[抜粋]
健康経営の概念は、アメリカの臨床心理学者ロバート・H・ローゼン博士が1992年に提唱したのが始まりです。日本では2006年に特定非営利法人(NPO)健康経営研究会が設立され、同会が健康経営という言葉を日本で提唱し商標を登録しています。従って、言葉としては約20年前に誕生したものになります。
健康経営は2006年からの導入期、2015年からの普及期を経て、現在(2024年~)は深化期にあります。すなわち、現在は「ウェルビーイング=心身・社会的に満たされた幸福な状態」実現のための重要な位置づけで、世界的に最優先課題に位置づけられています。一方、日本ではまだ健康経営の考えや優先順位が低く、そこを疎かにしながら人材採用と離職を繰り返すという悪循環(負のループ)に陥っています。
健康経営は労働安全衛生法上の「労働衛生」というワードに紐づきます。製造業において「労働安全」は1910年代、すなわち100年以上前から意識として定着し始めています。工場法により「安全第一」というスローガンが導入され、食品の製造現場にも深く定着しています。危険予知の訓練やヒヤリハットの撲滅など、様々な取り組みがおこなわれています。
[/抜粋]
練習問題 |
[1] 健康経営についての抜粋で、「健康経営の概念は、アメリカの」で始まり「負のループ)に陥っています。」までの部分を、「深化期」を「発展期」に入れ替えて書き直してください。
[2] 健康経営についての抜粋によると、健康経営の考え方を最初に唱えたのはだれですか。
[3] 健康経営についての抜粋を、最後の文のあとから書き続けてください。
[記録データ]
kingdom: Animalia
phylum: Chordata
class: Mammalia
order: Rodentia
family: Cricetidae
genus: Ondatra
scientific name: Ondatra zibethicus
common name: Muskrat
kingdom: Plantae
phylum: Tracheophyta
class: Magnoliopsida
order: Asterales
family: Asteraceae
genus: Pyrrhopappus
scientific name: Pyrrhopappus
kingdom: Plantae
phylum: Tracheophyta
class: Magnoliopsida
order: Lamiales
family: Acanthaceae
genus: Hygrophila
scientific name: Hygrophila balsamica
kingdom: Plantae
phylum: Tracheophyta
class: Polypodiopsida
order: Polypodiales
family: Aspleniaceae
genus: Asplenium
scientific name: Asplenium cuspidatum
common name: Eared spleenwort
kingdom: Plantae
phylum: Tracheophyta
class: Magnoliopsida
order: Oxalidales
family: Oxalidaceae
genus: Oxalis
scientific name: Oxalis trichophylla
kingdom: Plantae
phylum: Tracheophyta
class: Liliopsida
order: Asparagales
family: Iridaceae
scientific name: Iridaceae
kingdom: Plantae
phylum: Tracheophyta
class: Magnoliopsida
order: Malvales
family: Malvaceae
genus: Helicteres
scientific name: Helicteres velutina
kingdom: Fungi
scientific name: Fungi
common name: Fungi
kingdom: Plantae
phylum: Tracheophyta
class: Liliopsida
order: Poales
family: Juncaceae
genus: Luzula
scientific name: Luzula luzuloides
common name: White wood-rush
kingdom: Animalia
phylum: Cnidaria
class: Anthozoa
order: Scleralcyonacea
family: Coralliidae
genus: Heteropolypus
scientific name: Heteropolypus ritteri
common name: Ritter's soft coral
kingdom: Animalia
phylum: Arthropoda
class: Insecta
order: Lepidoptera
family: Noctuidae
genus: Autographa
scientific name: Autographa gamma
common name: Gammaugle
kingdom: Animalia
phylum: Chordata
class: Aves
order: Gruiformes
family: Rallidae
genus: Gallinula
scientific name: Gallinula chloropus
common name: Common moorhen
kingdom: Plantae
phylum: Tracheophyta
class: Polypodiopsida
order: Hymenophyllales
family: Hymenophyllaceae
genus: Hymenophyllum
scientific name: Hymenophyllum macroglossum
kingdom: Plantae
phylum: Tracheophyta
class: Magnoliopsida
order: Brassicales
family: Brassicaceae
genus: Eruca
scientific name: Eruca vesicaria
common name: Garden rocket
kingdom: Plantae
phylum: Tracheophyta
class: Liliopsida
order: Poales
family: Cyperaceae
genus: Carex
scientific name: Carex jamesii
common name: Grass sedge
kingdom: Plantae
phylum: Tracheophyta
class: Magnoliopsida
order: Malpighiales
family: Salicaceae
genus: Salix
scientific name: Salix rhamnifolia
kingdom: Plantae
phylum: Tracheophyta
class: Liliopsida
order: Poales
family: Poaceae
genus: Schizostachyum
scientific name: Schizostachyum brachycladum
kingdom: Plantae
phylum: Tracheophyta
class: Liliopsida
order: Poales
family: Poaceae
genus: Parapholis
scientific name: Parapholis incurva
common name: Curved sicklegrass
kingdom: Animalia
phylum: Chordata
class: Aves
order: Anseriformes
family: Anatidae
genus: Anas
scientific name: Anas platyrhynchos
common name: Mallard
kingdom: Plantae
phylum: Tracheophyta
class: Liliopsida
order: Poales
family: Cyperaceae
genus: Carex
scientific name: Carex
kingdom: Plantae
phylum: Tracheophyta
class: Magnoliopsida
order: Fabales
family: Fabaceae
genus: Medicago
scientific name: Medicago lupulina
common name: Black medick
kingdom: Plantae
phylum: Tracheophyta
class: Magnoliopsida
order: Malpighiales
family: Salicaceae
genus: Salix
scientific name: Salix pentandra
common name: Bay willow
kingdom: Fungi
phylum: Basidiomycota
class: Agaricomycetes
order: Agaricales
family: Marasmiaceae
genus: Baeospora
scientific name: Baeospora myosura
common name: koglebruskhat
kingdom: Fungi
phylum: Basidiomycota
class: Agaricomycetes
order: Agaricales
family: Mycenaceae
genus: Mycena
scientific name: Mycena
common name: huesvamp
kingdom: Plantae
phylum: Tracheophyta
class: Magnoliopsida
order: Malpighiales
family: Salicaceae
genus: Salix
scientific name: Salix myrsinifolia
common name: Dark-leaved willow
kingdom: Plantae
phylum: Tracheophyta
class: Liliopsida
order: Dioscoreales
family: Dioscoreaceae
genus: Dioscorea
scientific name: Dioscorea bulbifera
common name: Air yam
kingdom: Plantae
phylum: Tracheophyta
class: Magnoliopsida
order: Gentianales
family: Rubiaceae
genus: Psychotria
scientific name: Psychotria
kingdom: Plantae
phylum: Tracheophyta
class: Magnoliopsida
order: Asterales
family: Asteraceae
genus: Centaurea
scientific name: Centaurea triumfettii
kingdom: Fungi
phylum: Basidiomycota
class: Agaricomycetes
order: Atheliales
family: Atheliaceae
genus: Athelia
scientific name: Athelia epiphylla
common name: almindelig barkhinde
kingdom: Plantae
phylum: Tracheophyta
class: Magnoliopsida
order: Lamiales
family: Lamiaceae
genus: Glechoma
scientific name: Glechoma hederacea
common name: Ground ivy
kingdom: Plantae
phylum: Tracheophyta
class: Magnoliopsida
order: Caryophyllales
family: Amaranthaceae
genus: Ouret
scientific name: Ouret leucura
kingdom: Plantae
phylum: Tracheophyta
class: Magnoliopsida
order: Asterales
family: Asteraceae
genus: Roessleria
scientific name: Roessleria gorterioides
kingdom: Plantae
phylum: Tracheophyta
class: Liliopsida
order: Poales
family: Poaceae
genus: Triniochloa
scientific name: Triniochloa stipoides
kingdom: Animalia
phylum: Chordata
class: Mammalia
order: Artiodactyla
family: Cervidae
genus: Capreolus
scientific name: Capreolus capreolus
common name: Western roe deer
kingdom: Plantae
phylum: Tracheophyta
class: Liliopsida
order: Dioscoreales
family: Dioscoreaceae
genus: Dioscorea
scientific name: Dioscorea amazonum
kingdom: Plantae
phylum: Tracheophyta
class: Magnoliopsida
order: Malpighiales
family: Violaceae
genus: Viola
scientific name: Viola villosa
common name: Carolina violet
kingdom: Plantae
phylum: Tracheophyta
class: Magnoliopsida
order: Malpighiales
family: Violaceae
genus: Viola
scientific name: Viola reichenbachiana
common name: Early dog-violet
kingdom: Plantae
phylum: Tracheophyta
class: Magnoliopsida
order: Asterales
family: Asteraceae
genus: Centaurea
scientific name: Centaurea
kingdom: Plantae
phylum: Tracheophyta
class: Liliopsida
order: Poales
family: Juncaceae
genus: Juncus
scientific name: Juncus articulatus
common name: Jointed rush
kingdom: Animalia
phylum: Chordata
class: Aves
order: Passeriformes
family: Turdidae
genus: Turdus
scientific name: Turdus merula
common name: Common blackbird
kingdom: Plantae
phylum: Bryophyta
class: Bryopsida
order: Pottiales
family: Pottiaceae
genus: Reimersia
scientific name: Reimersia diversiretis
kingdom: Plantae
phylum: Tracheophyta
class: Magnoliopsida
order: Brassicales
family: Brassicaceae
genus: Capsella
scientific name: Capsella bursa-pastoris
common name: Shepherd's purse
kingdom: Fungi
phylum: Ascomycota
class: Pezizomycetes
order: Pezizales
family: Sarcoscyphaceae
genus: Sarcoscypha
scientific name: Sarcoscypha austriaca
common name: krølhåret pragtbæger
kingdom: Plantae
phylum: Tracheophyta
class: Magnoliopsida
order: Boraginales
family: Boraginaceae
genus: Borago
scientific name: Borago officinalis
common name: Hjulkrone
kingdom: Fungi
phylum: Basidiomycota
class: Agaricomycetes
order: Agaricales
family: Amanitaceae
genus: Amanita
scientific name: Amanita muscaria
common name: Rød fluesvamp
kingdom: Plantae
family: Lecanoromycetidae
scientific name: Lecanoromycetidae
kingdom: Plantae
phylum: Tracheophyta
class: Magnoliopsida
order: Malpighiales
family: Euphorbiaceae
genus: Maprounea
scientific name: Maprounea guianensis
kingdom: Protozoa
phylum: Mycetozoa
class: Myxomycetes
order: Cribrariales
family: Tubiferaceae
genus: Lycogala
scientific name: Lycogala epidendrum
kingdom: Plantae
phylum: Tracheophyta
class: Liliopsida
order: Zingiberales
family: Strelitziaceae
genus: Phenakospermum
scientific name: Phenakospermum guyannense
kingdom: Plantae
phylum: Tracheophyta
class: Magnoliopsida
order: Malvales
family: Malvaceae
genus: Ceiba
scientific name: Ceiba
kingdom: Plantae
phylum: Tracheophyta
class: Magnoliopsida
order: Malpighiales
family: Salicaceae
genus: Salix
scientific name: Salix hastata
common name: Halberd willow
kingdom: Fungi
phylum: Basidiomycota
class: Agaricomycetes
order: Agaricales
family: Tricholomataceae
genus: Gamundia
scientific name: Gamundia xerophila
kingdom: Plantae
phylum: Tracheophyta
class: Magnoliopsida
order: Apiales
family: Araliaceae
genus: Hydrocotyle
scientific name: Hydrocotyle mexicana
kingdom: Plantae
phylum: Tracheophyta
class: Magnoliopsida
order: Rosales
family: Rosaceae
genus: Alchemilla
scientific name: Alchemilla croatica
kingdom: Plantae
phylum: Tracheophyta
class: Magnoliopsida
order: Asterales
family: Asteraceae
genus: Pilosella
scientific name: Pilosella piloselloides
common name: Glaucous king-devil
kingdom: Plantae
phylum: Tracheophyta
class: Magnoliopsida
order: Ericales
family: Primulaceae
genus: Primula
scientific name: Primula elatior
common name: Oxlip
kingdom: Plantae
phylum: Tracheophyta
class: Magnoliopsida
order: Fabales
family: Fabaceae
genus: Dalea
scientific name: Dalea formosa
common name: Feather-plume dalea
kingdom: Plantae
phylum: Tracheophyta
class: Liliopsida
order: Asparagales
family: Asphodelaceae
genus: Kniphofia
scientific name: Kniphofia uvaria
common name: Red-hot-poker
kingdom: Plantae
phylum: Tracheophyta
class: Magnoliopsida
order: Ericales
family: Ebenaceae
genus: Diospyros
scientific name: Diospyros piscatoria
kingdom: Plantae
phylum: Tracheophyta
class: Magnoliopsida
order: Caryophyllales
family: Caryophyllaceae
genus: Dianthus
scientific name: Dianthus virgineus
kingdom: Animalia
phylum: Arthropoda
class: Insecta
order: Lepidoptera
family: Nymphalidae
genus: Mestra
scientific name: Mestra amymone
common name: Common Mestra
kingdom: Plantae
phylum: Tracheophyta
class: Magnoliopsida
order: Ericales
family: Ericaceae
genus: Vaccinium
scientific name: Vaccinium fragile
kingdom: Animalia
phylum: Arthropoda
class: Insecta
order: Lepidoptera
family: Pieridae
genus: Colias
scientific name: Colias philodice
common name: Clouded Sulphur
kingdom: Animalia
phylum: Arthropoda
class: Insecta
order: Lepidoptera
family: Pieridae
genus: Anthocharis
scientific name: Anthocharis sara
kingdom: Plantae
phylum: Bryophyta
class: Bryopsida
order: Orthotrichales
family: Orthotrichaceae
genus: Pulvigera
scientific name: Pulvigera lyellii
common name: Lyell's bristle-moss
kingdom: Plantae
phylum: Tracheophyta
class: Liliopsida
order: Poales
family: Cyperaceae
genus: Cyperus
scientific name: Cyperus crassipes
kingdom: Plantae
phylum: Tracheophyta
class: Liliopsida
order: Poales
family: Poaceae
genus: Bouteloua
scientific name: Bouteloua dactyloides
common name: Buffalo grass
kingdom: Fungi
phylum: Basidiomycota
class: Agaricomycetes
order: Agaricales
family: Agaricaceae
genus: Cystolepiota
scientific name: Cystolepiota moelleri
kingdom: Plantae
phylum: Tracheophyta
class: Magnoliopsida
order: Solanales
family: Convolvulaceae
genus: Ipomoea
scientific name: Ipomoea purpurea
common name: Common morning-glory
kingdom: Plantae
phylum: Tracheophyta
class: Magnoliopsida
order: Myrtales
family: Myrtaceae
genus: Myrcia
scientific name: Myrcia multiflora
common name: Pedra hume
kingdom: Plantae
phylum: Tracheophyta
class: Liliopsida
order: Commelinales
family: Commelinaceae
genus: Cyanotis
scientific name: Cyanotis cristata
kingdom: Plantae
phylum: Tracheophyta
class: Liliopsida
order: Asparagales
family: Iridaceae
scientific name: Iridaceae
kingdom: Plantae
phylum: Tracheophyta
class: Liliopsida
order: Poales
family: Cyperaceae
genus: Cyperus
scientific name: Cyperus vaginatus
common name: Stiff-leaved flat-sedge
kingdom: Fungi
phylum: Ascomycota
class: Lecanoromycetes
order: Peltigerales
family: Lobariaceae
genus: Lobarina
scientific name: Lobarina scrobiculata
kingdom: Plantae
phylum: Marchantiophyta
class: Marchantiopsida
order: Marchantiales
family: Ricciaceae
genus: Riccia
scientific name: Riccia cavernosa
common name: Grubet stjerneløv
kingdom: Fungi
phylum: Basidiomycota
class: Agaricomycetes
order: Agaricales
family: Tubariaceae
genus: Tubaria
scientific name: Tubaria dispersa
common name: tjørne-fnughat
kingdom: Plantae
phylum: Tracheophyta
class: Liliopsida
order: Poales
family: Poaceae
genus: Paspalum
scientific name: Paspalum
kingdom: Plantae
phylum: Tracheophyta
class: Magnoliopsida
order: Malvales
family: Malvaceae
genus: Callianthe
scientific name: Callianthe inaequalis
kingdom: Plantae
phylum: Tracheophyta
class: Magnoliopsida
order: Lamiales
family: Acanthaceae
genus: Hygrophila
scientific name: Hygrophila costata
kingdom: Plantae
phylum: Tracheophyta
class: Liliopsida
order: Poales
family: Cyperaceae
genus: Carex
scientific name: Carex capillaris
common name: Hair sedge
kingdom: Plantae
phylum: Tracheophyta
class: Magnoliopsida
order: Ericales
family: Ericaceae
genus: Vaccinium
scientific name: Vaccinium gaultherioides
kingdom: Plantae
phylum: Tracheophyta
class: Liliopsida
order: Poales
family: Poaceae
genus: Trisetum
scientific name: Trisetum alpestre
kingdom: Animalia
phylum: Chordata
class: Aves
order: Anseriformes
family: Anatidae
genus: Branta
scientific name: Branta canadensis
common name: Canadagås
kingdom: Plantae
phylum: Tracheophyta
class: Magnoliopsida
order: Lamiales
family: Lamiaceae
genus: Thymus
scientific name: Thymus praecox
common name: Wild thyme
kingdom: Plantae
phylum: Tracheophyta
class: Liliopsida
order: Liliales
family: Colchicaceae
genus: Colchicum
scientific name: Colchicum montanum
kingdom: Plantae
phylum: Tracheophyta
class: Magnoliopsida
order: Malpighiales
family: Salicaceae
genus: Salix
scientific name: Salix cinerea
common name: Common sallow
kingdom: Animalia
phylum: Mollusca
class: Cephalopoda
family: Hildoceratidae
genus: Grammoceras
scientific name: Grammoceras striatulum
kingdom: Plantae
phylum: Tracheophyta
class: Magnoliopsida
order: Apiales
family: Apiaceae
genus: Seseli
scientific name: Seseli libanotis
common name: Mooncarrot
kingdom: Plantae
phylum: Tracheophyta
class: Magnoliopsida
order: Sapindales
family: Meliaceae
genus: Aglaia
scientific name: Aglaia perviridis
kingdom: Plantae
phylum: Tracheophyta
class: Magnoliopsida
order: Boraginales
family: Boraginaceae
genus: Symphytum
[/記録データ]
問題ごとの答え |
[1]
健康経営の概念は、アメリカの臨床心理学者ロバート・H・ローゼン博士が1992年に提唱したのが始まりです。日本では2006年に特定非営利法人(NPO)健康経営研究会が設立され、同会が健康経営という言葉を日本で提唱し商標を登録しています。従って、言葉としては約20年前に誕生したものになります。
健康経営は2006年からの導入期、2015年からの普及期を経て、現在(2024年~)は発展期にあります。すなわち、現在は「ウェルビーイング=心身・社会的に満たされた幸福な状態」実現のための重要な位置づけで、世界的に最優先課題に位置づけられています。一方、日本ではまだ健康経営の考えや優先順位が低く、そこを疎かにしながら人材採用と離職を繰り返すという悪循環(負のループ)に陥っています。

[2] アメリカの臨床心理学者、ロバート・H・ローゼン博士です。

[3]
一方、労働衛生と労働安全の違いをしっかりと認識できていないケースを数多く耳にします。すなわち、従業員の安全配慮義務は安全対策をおこなえば完結していると考えられがちで、認識の誤りとなります。労働衛生は労働が原因で従業員が疾病にかかることを未然に防ぐことを目的としています。健康経営の増進から従業員の安全に配慮するという、全く異なるアプローチが必要となります。
健康経営が従業員の安心感の醸成につながり、信頼される企業活動のベースとなる時代がやって来ます。そして、健康経営増進のための仕組み作りの第一歩は、「正しい知識の理解」から始まります。